Yemen closer to Al-Qaeda rule

Jockeying for position among Yemen’s political groups may leave the way open for the increased influence of Al-Qaeda, writes Nasser Arrabyee in Sanaa

Al-Ahram Weekly

Al-Qaeda in Yemen is a very important tool for any ambitious ruler, and it is also important for any influential political party, religious or secular group, and even for the country’s tribes and military.

This is because Yemen as a country is now in limbo, with the National Dialogue Conference (NDC) ending on 18 September without agreement on what to do next or even what kind of state there should be.

According to the earlier transitional deal, a new president should be elected in free and fair elections in February 2014. Before this date, the NDC was supposed to come out with a new constitution to govern the elections and the coming period.

However, there is little time now to approve a new constitution and put it to a public referendum before the elections planned for February. Al-Qaeda has been exploiting this situation by attacking the country’s security forces and army through suicide bombings or motor-cycle assassinations using silencers.

The groups and individuals involved in the NDC, which is made up of 565 members from across Yemen, are not linked to Al-Qaeda, since the latter sees them as infidels or the agents of America.

However, they have been trying to use Al-Qaeda for reasons of their own, making use of the group to score points against each other.

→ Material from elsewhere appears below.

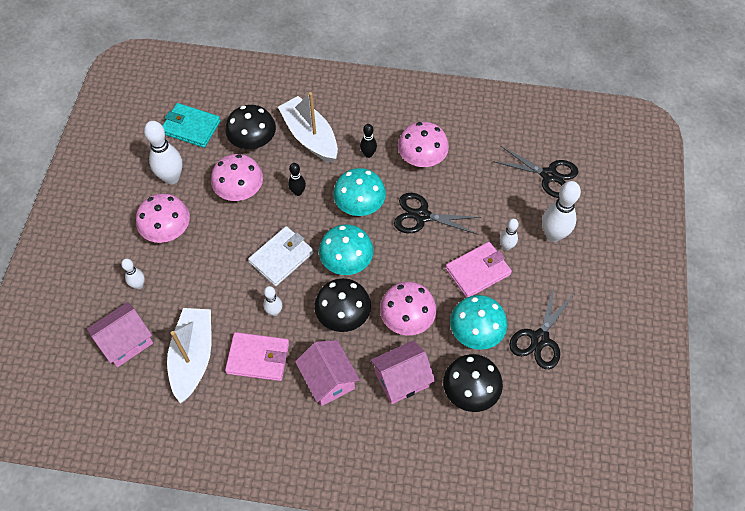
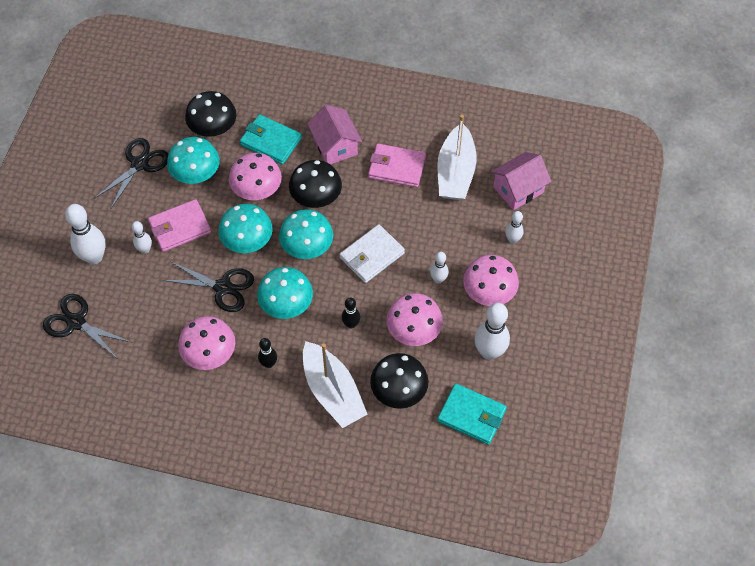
camera: 175 degrees left, 0 degrees up
white bowling pin [263,286,282,316] -> white bowling pin moved to [430,252,449,284]
pink house [370,341,435,404] -> turquoise wallet [240,114,302,165]
none -> turquoise mushroom [218,204,273,253]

The poverty and illiteracy that still afflict Yemen is the breeding ground for Al-Qaeda, which thrives in a situation of chaos and uncertainty.

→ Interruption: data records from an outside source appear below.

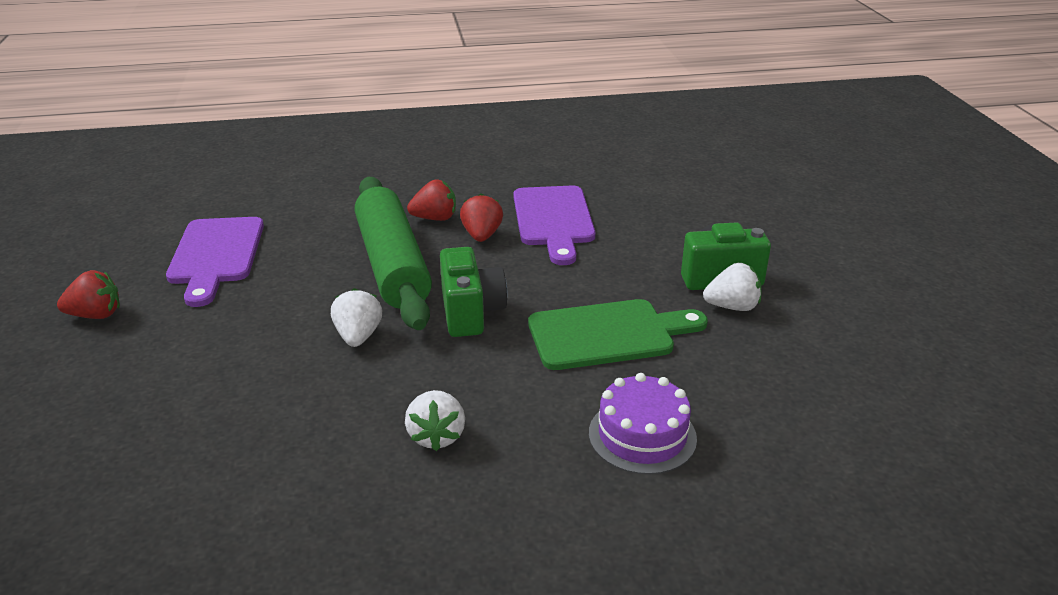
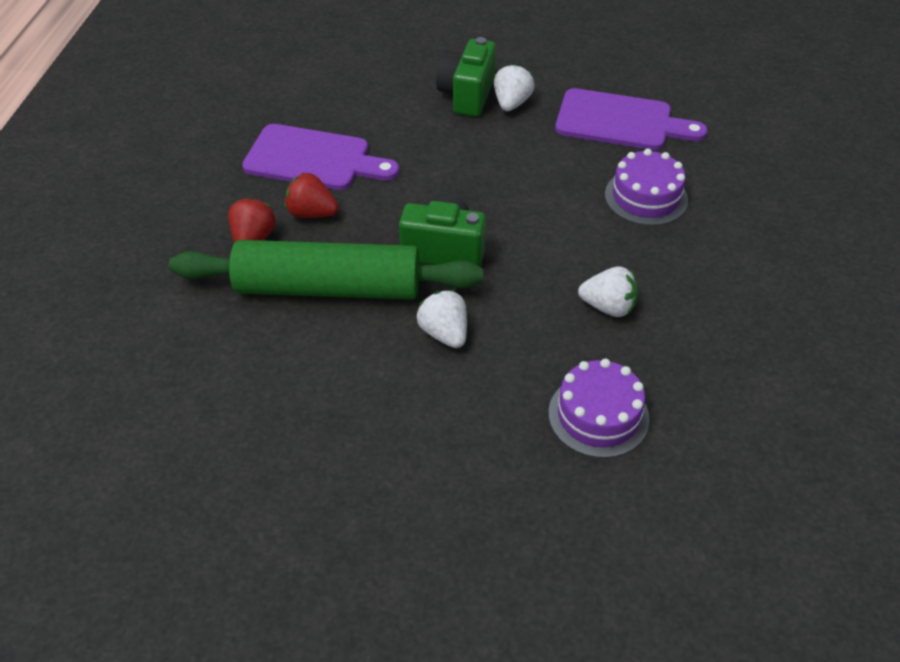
camera: 70 degrees left, 15 degrees up
red strawberry [57,270,120,319] -> none
purple cutting board [166,217,264,307] -> purple cutting board moved to [555,88,708,150]
white strawberry [331,288,382,347] -> white strawberry turned 45 degrees clockwise [417,290,467,348]
green cutting board [528,299,708,370] -> none
none -> purple cake [549,359,649,458]

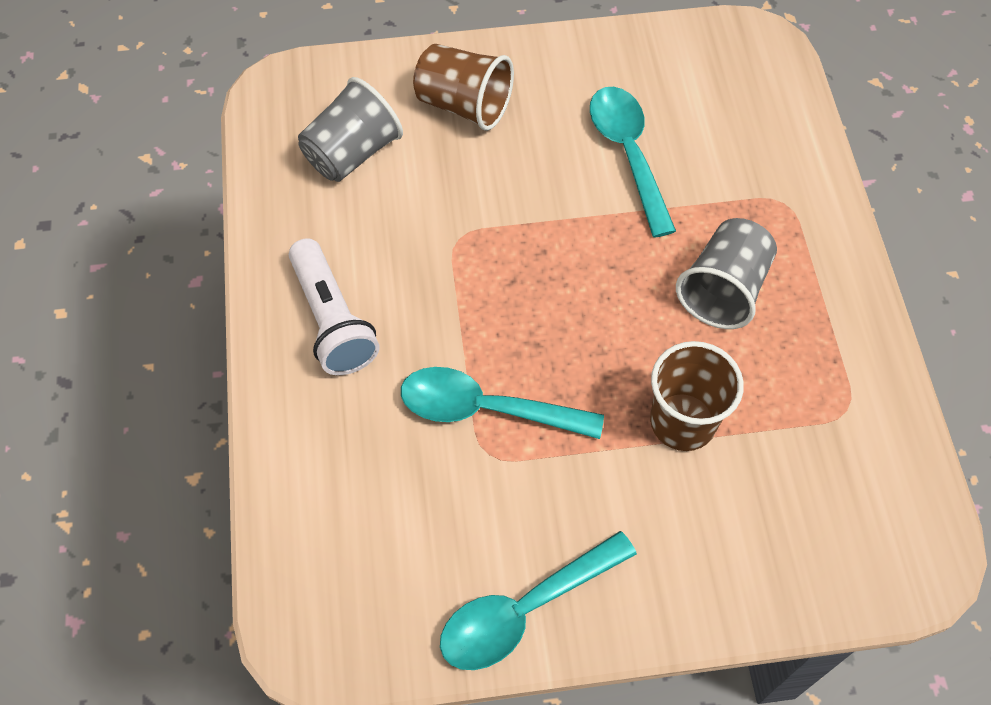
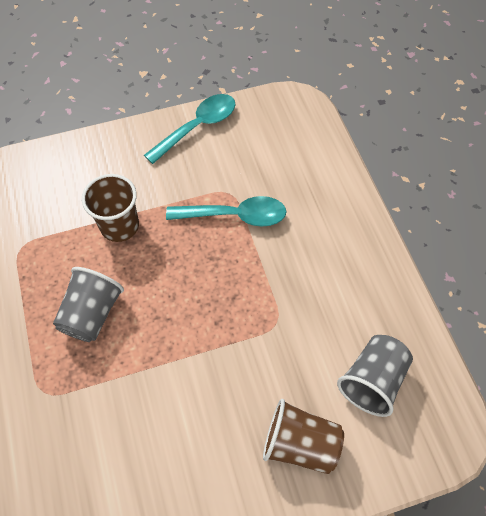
camera: 170 degrees right, 0 degrees up
white flashlight [289,238,380,375] -> none
turquoise spoon [590,87,676,238] -> none

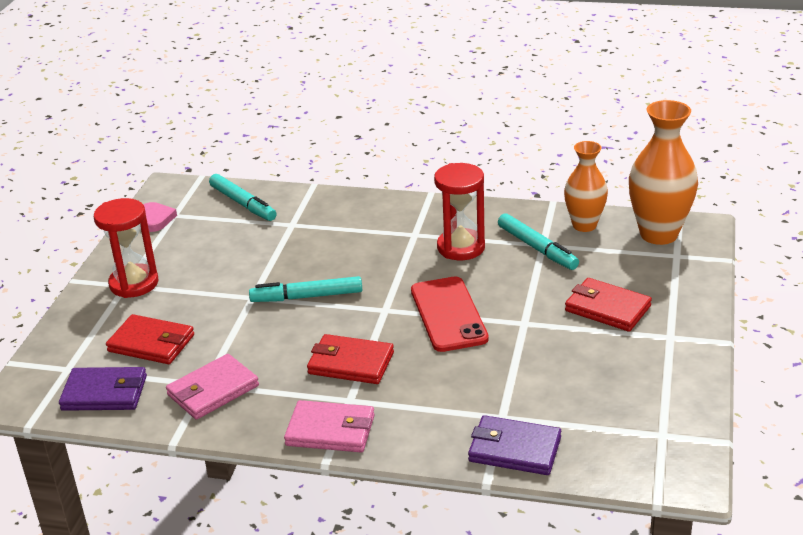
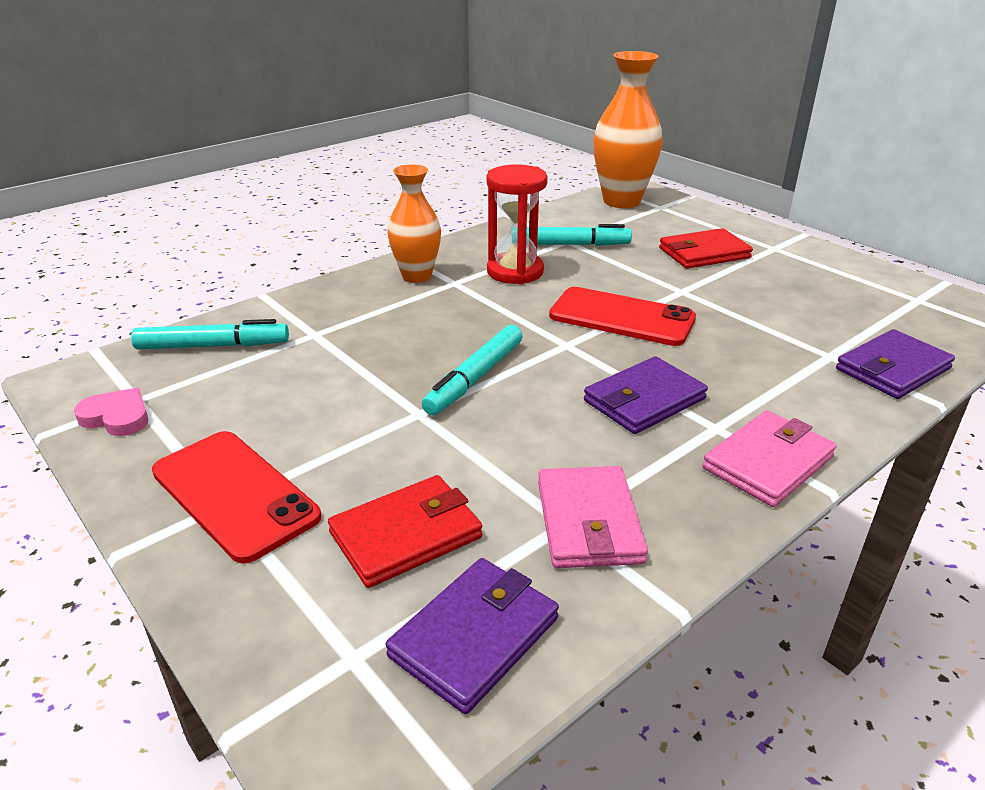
camera: 55 degrees left, 0 degrees up
red hourglass [94,198,158,298] -> red phone [152,431,321,564]
red wallet [307,334,394,384] -> purple wallet [584,356,708,434]
orange vase [564,141,608,232] -> orange vase moved to [387,164,441,283]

With this situation in mind, officials from the People’s General Congress (PGC), the party of the former president Ali Abdullah Saleh, have accused the current president, Abd Rabbuh Mansur Hadi, also a powerful figure in the PGC, of using Al-Qaeda to stay in power.

The Yemen Muslim Brotherhood and its political wing the Islah Party is also using Al-Qaeda to put pressure on Hadi, wanting him to move away from the PGC and its semi-secularist policies.

Hadi knows that he could enjoy the support of the Islah Party were he to move away from the PGC. However, he does not trust the Islamists, and he does not want to be beholden to their party.

Meanwhile, former president Saleh, the country’s strong man over the last three decades, has retained his connections with influential tribal groups in the country along with Al-Qaeda.

Some influential leaders of Islah, such as Sheikh Abdel-Majid Al-Zandani, have refused to take part in the political dialogue, seeing it as an American and western conspiracy. Al-Zandani, labelled a terrorist by the US and UN, supports Al-Qaeda’s view that the NDC is an attempt to force a pro-Western agenda on the country.

For the time being, the US and Europe support Hadi, but this support may stop if the threat from Al-Qaeda disappears. According to observers, western support for Hadi and for Yemen as a whole depends upon the existence of a continuing threat from Al-Qaeda.

The Islah Party has been exploiting the presence of Al-Qaeda in Yemen not only because some of its leaders are close to the group, but also because Al-Qaeda’s extremism makes Islah look like a moderate party and one deserving of American and Western support. 

Some influential tribal and military leaders in Yemen now support Islah as a way of double-crossing their former leader, Saleh, and replacing him with a new president.

The most controversial point that has delayed progress at the NDC is the southern issue, and whether Yemen should opt for separation or unity. This issue is also being used by the conflicting parties and groups in the same way as is Al-Qaeda, and with this in mind it may be difficult for Yemen to remain a united country. 

Federalism has been put forward as an attractive option, with north and south joining together as part of a federal Yemen. However, there has also been controversy about the regions, some of which would also like to enjoy greater autonomy as part of a federal solution.

Moreover, to some northern and southern politicians a federal solution of a northern and southern Yemen would amount to de facto separation.

The exploitation of this issue for political ends has not been so very different from the exploitation of Al-Qaeda.

The closer to Al-Qaeda the politicians are, the closer they may be to ruling. In the same way, the closer some politicians are to a federal solution or separation, the closer they may be to taking power in a future Yemen.